→ **Task directions**:
Return, from the data that follows, each line that holds the word "back".

→ **Provided information**:
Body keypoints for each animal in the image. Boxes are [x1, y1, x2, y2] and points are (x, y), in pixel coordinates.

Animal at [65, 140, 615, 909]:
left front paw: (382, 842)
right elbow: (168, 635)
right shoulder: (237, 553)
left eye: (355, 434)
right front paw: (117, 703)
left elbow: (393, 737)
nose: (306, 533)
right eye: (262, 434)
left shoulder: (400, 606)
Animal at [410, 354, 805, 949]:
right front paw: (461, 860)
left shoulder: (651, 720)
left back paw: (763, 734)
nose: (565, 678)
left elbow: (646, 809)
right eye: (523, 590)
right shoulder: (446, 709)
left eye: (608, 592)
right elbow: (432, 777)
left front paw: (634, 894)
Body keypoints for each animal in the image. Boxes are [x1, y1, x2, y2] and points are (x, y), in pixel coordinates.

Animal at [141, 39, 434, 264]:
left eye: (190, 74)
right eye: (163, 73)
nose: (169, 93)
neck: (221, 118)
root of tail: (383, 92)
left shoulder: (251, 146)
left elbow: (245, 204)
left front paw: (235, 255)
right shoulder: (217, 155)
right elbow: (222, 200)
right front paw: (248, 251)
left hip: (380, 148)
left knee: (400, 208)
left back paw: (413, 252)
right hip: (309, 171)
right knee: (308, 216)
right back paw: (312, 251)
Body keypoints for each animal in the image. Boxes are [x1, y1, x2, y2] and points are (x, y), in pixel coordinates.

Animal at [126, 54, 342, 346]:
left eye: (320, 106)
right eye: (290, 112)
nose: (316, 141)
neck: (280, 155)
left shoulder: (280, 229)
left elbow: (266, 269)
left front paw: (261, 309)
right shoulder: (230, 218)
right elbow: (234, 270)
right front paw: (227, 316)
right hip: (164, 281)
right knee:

→ **Result**:
left back paw: (763, 734)
left back paw: (413, 252)
right back paw: (312, 251)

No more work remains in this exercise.